Exercise description ::
Below are the records; they must be reproduced verbatim.

Exercise material ::
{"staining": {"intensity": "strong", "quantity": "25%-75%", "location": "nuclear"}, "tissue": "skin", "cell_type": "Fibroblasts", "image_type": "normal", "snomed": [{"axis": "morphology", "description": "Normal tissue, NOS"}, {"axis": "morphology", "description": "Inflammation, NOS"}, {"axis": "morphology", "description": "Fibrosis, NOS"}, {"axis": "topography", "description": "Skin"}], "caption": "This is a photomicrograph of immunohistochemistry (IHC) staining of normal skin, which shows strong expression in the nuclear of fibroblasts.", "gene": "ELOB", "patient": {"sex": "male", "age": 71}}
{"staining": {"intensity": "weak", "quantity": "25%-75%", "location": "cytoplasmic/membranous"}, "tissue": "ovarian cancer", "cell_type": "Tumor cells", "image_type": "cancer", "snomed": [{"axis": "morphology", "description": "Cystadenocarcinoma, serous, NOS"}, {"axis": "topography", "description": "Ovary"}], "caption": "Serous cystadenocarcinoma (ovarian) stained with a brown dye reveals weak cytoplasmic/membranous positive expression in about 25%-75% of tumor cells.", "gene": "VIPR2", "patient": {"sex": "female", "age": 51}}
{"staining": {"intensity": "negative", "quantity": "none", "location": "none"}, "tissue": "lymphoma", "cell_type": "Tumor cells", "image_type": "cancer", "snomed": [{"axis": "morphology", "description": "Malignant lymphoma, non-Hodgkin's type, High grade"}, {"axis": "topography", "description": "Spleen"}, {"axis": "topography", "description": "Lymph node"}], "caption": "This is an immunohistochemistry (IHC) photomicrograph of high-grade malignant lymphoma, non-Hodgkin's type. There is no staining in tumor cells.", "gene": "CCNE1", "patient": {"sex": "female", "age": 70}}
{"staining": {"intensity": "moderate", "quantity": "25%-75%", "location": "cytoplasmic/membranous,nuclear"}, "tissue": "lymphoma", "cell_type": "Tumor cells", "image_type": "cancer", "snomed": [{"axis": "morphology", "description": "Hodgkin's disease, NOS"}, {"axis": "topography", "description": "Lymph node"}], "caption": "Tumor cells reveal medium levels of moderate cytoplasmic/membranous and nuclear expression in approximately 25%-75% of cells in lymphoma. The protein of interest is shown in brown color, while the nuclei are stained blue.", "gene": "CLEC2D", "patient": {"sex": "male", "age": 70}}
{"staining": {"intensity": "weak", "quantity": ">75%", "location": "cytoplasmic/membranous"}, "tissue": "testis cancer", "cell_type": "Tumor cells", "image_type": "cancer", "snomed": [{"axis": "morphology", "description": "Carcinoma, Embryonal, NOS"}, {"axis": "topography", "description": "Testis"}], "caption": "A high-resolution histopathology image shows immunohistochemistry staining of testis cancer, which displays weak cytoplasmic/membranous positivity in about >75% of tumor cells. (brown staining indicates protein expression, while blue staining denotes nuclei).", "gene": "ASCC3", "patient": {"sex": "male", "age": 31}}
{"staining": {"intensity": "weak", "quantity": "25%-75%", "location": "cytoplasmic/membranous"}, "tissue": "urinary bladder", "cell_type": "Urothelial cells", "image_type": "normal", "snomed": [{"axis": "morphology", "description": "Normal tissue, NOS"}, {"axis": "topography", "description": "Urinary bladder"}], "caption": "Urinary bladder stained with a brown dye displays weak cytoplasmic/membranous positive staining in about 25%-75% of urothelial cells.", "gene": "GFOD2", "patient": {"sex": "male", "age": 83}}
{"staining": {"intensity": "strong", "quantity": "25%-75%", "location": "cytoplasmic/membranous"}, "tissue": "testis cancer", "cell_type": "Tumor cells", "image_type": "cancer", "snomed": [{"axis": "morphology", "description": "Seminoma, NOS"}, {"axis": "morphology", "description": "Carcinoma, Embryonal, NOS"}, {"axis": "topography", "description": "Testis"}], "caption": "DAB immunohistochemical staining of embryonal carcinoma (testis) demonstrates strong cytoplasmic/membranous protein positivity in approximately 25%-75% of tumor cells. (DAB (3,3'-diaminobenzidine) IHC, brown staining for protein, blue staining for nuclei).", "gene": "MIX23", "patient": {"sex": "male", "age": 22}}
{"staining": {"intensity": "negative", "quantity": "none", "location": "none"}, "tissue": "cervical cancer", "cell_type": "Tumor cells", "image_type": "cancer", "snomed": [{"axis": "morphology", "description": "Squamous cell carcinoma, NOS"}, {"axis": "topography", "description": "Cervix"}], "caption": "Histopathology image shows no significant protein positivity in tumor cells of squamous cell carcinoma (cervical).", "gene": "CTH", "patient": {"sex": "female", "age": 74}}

Solution to the exercise ::
{"staining": {"intensity": "strong", "quantity": "25%-75%", "location": "nuclear"}, "tissue": "skin", "cell_type": "Fibroblasts", "image_type": "normal", "snomed": [{"axis": "morphology", "description": "Normal tissue, NOS"}, {"axis": "morphology", "description": "Inflammation, NOS"}, {"axis": "morphology", "description": "Fibrosis, NOS"}, {"axis": "topography", "description": "Skin"}], "caption": "This is a photomicrograph of immunohistochemistry (IHC) staining of normal skin, which shows strong expression in the nuclear of fibroblasts.", "gene": "ELOB", "patient": {"sex": "male", "age": 71}}
{"staining": {"intensity": "weak", "quantity": "25%-75%", "location": "cytoplasmic/membranous"}, "tissue": "ovarian cancer", "cell_type": "Tumor cells", "image_type": "cancer", "snomed": [{"axis": "morphology", "description": "Cystadenocarcinoma, serous, NOS"}, {"axis": "topography", "description": "Ovary"}], "caption": "Serous cystadenocarcinoma (ovarian) stained with a brown dye reveals weak cytoplasmic/membranous positive expression in about 25%-75% of tumor cells.", "gene": "VIPR2", "patient": {"sex": "female", "age": 51}}
{"staining": {"intensity": "negative", "quantity": "none", "location": "none"}, "tissue": "lymphoma", "cell_type": "Tumor cells", "image_type": "cancer", "snomed": [{"axis": "morphology", "description": "Malignant lymphoma, non-Hodgkin's type, High grade"}, {"axis": "topography", "description": "Spleen"}, {"axis": "topography", "description": "Lymph node"}], "caption": "This is an immunohistochemistry (IHC) photomicrograph of high-grade malignant lymphoma, non-Hodgkin's type. There is no staining in tumor cells.", "gene": "CCNE1", "patient": {"sex": "female", "age": 70}}
{"staining": {"intensity": "moderate", "quantity": "25%-75%", "location": "cytoplasmic/membranous,nuclear"}, "tissue": "lymphoma", "cell_type": "Tumor cells", "image_type": "cancer", "snomed": [{"axis": "morphology", "description": "Hodgkin's disease, NOS"}, {"axis": "topography", "description": "Lymph node"}], "caption": "Tumor cells reveal medium levels of moderate cytoplasmic/membranous and nuclear expression in approximately 25%-75% of cells in lymphoma. The protein of interest is shown in brown color, while the nuclei are stained blue.", "gene": "CLEC2D", "patient": {"sex": "male", "age": 70}}
{"staining": {"intensity": "weak", "quantity": ">75%", "location": "cytoplasmic/membranous"}, "tissue": "testis cancer", "cell_type": "Tumor cells", "image_type": "cancer", "snomed": [{"axis": "morphology", "description": "Carcinoma, Embryonal, NOS"}, {"axis": "topography", "description": "Testis"}], "caption": "A high-resolution histopathology image shows immunohistochemistry staining of testis cancer, which displays weak cytoplasmic/membranous positivity in about >75% of tumor cells. (brown staining indicates protein expression, while blue staining denotes nuclei).", "gene": "ASCC3", "patient": {"sex": "male", "age": 31}}
{"staining": {"intensity": "weak", "quantity": "25%-75%", "location": "cytoplasmic/membranous"}, "tissue": "urinary bladder", "cell_type": "Urothelial cells", "image_type": "normal", "snomed": [{"axis": "morphology", "description": "Normal tissue, NOS"}, {"axis": "topography", "description": "Urinary bladder"}], "caption": "Urinary bladder stained with a brown dye displays weak cytoplasmic/membranous positive staining in about 25%-75% of urothelial cells.", "gene": "GFOD2", "patient": {"sex": "male", "age": 83}}
{"staining": {"intensity": "strong", "quantity": "25%-75%", "location": "cytoplasmic/membranous"}, "tissue": "testis cancer", "cell_type": "Tumor cells", "image_type": "cancer", "snomed": [{"axis": "morphology", "description": "Seminoma, NOS"}, {"axis": "morphology", "description": "Carcinoma, Embryonal, NOS"}, {"axis": "topography", "description": "Testis"}], "caption": "DAB immunohistochemical staining of embryonal carcinoma (testis) demonstrates strong cytoplasmic/membranous protein positivity in approximately 25%-75% of tumor cells. (DAB (3,3'-diaminobenzidine) IHC, brown staining for protein, blue staining for nuclei).", "gene": "MIX23", "patient": {"sex": "male", "age": 22}}
{"staining": {"intensity": "negative", "quantity": "none", "location": "none"}, "tissue": "cervical cancer", "cell_type": "Tumor cells", "image_type": "cancer", "snomed": [{"axis": "morphology", "description": "Squamous cell carcinoma, NOS"}, {"axis": "topography", "description": "Cervix"}], "caption": "Histopathology image shows no significant protein positivity in tumor cells of squamous cell carcinoma (cervical).", "gene": "CTH", "patient": {"sex": "female", "age": 74}}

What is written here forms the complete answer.